__WHAT TO WORK ON__:
Search the records below for the word "Linux", then return every line where it appears.

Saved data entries
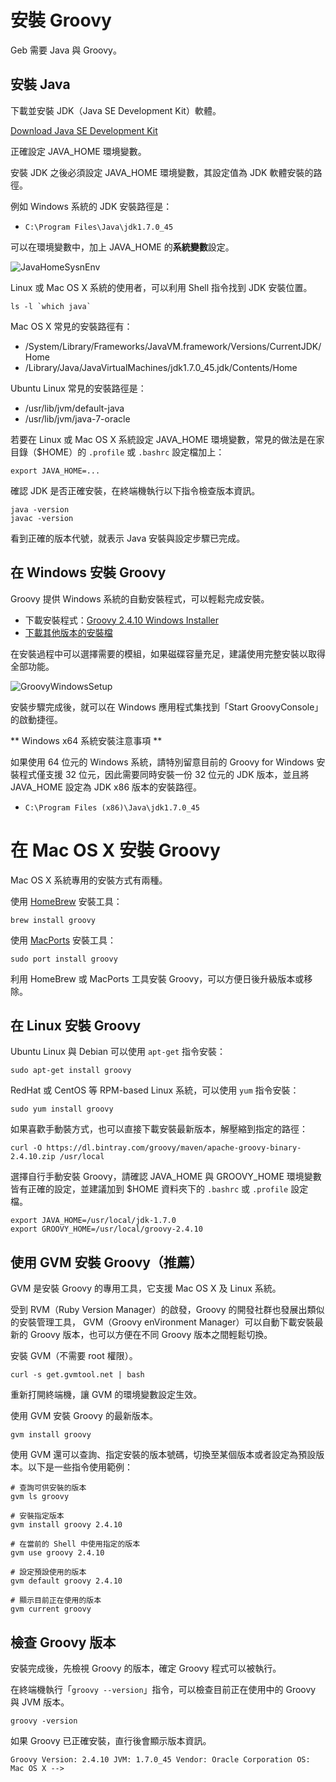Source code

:# 安裝 Groovy

Geb 需要 Java 與 Groovy。

## 安裝 Java

下載並安裝 JDK（Java SE Development Kit）軟體。

[Download Java SE Development Kit](http://www.oracle.com/technetwork/java/javase/downloads/jdk7-downloads-1880260.html)

正確設定 JAVA_HOME 環境變數。

安裝 JDK 之後必須設定 JAVA_HOME 環境變數，其設定值為 JDK 軟體安裝的路徑。

例如 Windows 系統的 JDK 安裝路徑是：

* `C:\Program Files\Java\jdk1.7.0_45`

可以在環境變數中，加上 JAVA_HOME 的**系統變數**設定。

![JavaHomeSysnEnv](windows-javahome-sysenv.png)

Linux 或 Mac OS X 系統的使用者，可以利用 Shell 指令找到 JDK 安裝位置。

    ls -l `which java`

Mac OS X 常見的安裝路徑有：

* /System/Library/Frameworks/JavaVM.framework/Versions/CurrentJDK/Home
* /Library/Java/JavaVirtualMachines/jdk1.7.0_45.jdk/Contents/Home

Ubuntu Linux 常見的安裝路徑是：

* /usr/lib/jvm/default-java
* /usr/lib/jvm/java-7-oracle

若要在 Linux 或 Mac OS X 系統設定 JAVA_HOME 環境變數，常見的做法是在家目錄（$HOME）的 `.profile` 或 `.bashrc` 設定檔加上：

    export JAVA_HOME=...

確認 JDK 是否正確安裝，在終端機執行以下指令檢查版本資訊。

    java -version
    javac -version

看到正確的版本代號，就表示 Java 安裝與設定步驟已完成。

## 在 Windows 安裝 Groovy

Groovy 提供 Windows 系統的自動安裝程式，可以輕鬆完成安裝。

* 下載安裝程式：[Groovy 2.4.10 Windows Installer](https://dl.bintray.com/groovy/Distributions/groovy-2.4.10-installer.exe)
* [下載其他版本的安裝檔](http://groovy-lang.org/download.html)

在安裝過程中可以選擇需要的模組，如果磁碟容量充足，建議使用完整安裝以取得全部功能。

![GroovyWindowsSetup](groovy-windows-setup.png)

安裝步驟完成後，就可以在 Windows 應用程式集找到「Start GroovyConsole」的啟動捷徑。

** Windows x64 系統安裝注意事項 **

如果使用 64 位元的 Windows 系統，請特別留意目前的 Groovy for Windows 安裝程式僅支援 32 位元，因此需要同時安裝一份 32 位元的 JDK 版本，並且將 JAVA_HOME 設定為 JDK x86 版本的安裝路徑。

* `C:\Program Files (x86)\Java\jdk1.7.0_45`

# 在 Mac OS X 安裝 Groovy

Mac OS X 系統專用的安裝方式有兩種。

使用 [HomeBrew](http://brew.sh/) 安裝工具：

    brew install groovy

使用 [MacPorts](http://www.macports.org/) 安裝工具：

    sudo port install groovy

利用 HomeBrew 或 MacPorts 工具安裝 Groovy，可以方便日後升級版本或移除。

## 在 Linux 安裝 Groovy

Ubuntu Linux 與 Debian 可以使用 `apt-get` 指令安裝：

    sudo apt-get install groovy

RedHat 或 CentOS 等 RPM-based Linux 系統，可以使用 `yum` 指令安裝：

    sudo yum install groovy

如果喜歡手動裝方式，也可以直接下載安裝最新版本，解壓縮到指定的路徑：

    curl -O https://dl.bintray.com/groovy/maven/apache-groovy-binary-2.4.10.zip /usr/local

選擇自行手動安裝 Groovy，請確認 JAVA_HOME 與 GROOVY_HOME 環境變數皆有正確的設定，並建議加到 $HOME 資料夾下的 `.bashrc` 或 `.profile` 設定檔。

    export JAVA_HOME=/usr/local/jdk-1.7.0
    export GROOVY_HOME=/usr/local/groovy-2.4.10

## 使用 GVM 安裝 Groovy（推薦）

GVM 是安裝 Groovy 的專用工具，它支援 Mac OS X 及 Linux 系統。

受到 RVM（Ruby Version Manager）的啟發，Groovy 的開發社群也發展出類似的安裝管理工具， GVM（Groovy enVironment Manager）可以自動下載安裝最新的 Groovy 版本，也可以方便在不同 Groovy 版本之間輕鬆切換。

安裝 GVM（不需要 root 權限）。

    curl -s get.gvmtool.net | bash

重新打開終端機，讓 GVM 的環境變數設定生效。

使用 GVM 安裝 Groovy 的最新版本。

    gvm install groovy

使用 GVM 還可以查詢、指定安裝的版本號碼，切換至某個版本或者設定為預設版本。以下是一些指令使用範例：

    # 查詢可供安裝的版本
    gvm ls groovy

    # 安裝指定版本
    gvm install groovy 2.4.10

    # 在當前的 Shell 中使用指定的版本
    gvm use groovy 2.4.10

    # 設定預設使用的版本
    gvm default groovy 2.4.10

    # 顯示目前正在使用的版本
    gvm current groovy

## 檢查 Groovy 版本

安裝完成後，先檢視 Groovy 的版本，確定 Groovy 程式可以被執行。

在終端機執行「`groovy --version`」指令，可以檢查目前正在使用中的 Groovy 與 JVM 版本。

    groovy -version

如果 Groovy 已正確安裝，直行後會顯示版本資訊。

    Groovy Version: 2.4.10 JVM: 1.7.0_45 Vendor: Oracle Corporation OS: Mac OS X -->
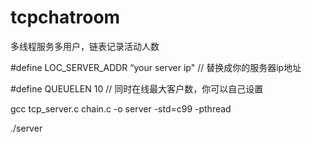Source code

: # tcpchatroom

多线程服务多用户，链表记录活动人数

#define LOC_SERVER_ADDR “your server ip" // 替换成你的服务器ip地址

#define QUEUELEN 10  // 同时在线最大客户数，你可以自己设置


gcc tcp_server.c chain.c -o server -std=c99 -pthread

./server

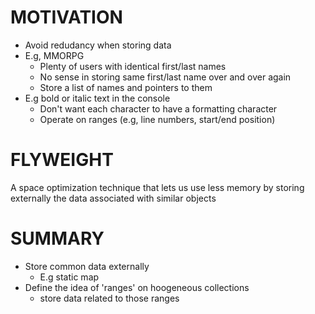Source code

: # MOTIVATION
- Avoid redudancy when storing data
- E.g, MMORPG
  - Plenty of users with identical first/last names
  - No sense in storing same first/last name over and over again
  - Store a list of names and pointers to them
- E.g bold or italic text in the console
  - Don't want each character to have a formatting character
  - Operate on ranges (e.g, line numbers, start/end position)

# FLYWEIGHT
A space optimization technique that lets us use less memory by storing externally the data associated with similar objects

# SUMMARY
- Store common data externally
  - E.g static map
- Define the idea of 'ranges' on hoogeneous collections
  - store data related to those ranges

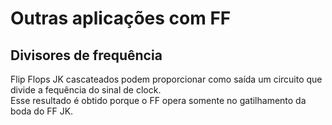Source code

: # Outras aplicações com FF

## Divisores de frequência
Flip Flops JK cascateados podem proporcionar como saída um circuito que divide a fequência do sinal de clock.  
Esse resultado é obtido porque o FF opera somente no gatilhamento da boda do FF JK.


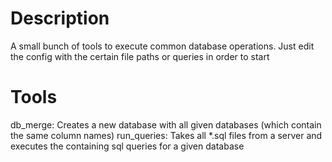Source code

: # Description #
A small bunch of tools to execute common database operations.
Just edit the config with the certain file paths or queries in order to start

# Tools #
db_merge: Creates a new database with all given databases (which contain the same column names)
run_queries: Takes all *.sql files from a server and executes the containing sql queries for a given database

__FINAL ANSWER__:
Linux 或 Mac OS X 系統的使用者，可以利用 Shell 指令找到 JDK 安裝位置。
Ubuntu Linux 常見的安裝路徑是：
若要在 Linux 或 Mac OS X 系統設定 JAVA_HOME 環境變數，常見的做法是在家目錄（$HOME）的 `.profile` 或 `.bashrc` 設定檔加上：
## 在 Linux 安裝 Groovy
Ubuntu Linux 與 Debian 可以使用 `apt-get` 指令安裝：
RedHat 或 CentOS 等 RPM-based Linux 系統，可以使用 `yum` 指令安裝：
GVM 是安裝 Groovy 的專用工具，它支援 Mac OS X 及 Linux 系統。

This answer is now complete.